[[ Data to use, beginning ]]
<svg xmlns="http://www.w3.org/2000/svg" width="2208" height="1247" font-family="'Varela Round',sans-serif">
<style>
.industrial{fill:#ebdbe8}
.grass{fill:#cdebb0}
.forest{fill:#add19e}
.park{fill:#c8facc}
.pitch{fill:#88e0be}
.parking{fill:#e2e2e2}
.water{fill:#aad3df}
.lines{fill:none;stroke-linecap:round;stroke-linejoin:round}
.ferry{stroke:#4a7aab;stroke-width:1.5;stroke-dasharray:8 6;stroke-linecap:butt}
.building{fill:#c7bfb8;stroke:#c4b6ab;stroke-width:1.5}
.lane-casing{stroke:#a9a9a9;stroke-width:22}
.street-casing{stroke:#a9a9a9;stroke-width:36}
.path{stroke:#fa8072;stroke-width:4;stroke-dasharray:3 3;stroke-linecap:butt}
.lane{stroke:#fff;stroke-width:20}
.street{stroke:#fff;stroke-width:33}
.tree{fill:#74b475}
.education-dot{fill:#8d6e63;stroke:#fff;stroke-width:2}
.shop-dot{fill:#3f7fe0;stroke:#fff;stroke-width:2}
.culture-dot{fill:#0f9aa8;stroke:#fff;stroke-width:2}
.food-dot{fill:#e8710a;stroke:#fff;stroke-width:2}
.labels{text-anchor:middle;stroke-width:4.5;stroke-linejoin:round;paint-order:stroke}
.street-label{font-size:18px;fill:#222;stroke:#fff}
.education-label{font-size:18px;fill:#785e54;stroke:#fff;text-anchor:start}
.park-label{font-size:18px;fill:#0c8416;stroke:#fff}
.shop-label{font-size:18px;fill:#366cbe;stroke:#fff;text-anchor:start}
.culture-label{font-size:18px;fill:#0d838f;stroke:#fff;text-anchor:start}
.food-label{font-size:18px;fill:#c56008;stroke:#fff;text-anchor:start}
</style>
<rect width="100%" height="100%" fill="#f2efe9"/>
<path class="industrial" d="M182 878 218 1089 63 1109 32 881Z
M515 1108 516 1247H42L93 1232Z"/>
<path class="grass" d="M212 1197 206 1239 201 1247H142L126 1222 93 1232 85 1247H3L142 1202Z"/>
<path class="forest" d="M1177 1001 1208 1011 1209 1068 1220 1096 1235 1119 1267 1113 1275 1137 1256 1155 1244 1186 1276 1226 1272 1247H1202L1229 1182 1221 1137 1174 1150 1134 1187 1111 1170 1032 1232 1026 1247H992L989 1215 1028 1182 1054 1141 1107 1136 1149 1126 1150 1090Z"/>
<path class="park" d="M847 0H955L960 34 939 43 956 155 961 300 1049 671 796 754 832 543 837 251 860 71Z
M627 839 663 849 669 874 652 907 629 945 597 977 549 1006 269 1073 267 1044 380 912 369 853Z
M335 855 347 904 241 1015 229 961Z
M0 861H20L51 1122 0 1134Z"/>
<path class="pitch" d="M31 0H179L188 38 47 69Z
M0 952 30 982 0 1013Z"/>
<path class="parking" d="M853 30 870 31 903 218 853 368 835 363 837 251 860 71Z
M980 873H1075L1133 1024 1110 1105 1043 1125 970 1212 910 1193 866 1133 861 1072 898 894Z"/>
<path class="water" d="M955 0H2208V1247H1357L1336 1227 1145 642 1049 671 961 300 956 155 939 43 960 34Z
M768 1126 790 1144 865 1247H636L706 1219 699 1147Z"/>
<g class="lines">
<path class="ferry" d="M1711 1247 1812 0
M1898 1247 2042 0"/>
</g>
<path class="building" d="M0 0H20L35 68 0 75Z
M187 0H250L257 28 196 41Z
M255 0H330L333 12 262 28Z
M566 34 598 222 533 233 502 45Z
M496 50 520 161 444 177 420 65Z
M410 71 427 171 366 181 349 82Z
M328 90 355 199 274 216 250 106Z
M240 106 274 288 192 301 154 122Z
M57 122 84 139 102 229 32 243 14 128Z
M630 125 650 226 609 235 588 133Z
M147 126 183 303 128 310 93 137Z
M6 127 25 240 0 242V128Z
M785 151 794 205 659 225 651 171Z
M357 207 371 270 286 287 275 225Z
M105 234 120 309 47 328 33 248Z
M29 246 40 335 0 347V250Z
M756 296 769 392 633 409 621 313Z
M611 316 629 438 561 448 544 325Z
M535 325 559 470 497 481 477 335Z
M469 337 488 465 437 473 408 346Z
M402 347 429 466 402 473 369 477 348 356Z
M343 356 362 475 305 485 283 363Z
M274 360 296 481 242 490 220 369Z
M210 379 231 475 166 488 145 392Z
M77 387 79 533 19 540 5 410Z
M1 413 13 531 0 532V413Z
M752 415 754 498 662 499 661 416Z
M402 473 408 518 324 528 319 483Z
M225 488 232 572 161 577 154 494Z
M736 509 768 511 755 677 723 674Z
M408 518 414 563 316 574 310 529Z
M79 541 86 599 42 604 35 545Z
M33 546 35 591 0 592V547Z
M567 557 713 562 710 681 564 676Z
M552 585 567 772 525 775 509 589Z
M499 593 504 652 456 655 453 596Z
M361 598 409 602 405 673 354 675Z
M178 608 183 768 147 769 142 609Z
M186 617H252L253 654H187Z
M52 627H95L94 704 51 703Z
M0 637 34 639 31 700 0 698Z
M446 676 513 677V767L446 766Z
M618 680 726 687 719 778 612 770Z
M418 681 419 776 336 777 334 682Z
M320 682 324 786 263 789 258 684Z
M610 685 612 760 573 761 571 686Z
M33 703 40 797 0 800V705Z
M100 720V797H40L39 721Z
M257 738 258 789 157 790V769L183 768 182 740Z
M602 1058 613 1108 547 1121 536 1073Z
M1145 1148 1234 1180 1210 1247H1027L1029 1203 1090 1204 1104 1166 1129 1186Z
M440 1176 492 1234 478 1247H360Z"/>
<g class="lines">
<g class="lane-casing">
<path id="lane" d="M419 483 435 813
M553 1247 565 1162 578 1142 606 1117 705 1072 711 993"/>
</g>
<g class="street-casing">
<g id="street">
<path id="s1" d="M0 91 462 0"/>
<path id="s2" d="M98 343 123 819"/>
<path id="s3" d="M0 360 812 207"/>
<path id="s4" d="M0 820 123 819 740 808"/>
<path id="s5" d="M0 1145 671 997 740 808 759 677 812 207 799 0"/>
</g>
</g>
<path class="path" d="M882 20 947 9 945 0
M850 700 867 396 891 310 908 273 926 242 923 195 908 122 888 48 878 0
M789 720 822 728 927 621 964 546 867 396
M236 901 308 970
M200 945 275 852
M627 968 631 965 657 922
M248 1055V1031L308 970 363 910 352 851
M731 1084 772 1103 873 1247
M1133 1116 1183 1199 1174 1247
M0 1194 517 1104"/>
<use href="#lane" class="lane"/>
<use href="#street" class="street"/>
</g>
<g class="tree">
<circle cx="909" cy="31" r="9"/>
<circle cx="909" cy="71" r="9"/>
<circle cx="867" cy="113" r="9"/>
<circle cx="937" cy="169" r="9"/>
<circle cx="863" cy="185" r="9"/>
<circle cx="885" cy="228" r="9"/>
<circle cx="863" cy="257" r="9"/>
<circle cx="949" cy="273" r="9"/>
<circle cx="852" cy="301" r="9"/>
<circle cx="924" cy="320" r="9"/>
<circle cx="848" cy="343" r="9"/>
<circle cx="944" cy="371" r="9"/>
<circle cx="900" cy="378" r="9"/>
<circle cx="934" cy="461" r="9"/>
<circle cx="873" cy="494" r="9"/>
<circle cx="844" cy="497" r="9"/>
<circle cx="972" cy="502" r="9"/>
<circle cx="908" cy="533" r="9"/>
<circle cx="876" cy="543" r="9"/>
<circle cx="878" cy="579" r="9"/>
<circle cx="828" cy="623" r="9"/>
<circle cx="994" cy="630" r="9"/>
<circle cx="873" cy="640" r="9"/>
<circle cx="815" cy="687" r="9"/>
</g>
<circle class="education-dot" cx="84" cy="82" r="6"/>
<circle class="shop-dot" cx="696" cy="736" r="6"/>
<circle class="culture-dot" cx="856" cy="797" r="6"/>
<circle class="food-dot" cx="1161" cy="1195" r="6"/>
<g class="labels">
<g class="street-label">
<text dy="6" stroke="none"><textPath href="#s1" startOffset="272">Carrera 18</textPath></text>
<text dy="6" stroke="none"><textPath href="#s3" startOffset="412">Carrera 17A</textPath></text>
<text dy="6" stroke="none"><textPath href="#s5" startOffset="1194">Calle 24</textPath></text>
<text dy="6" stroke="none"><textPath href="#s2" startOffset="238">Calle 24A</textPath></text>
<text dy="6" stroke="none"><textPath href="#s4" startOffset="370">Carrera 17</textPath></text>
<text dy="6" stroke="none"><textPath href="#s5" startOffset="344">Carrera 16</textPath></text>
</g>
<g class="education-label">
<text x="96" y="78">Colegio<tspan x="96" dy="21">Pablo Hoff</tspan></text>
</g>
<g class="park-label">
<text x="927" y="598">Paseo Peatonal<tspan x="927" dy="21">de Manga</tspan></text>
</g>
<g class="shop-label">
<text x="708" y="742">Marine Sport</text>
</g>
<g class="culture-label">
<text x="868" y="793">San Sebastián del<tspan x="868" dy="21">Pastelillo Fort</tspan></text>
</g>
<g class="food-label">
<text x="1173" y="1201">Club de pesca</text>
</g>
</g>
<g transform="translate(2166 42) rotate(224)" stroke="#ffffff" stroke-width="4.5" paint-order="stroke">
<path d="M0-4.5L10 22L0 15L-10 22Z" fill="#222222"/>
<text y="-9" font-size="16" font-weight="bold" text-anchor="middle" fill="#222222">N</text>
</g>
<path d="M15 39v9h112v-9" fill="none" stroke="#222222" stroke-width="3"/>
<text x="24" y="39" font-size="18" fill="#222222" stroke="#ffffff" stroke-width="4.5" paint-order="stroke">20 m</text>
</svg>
[[ Data to use, end ]]
[Exercise] Whenever a line in the records contains the word "butt", copy that line.

[Written response]
.ferry{stroke:#4a7aab;stroke-width:1.5;stroke-dasharray:8 6;stroke-linecap:butt}
.path{stroke:#fa8072;stroke-width:4;stroke-dasharray:3 3;stroke-linecap:butt}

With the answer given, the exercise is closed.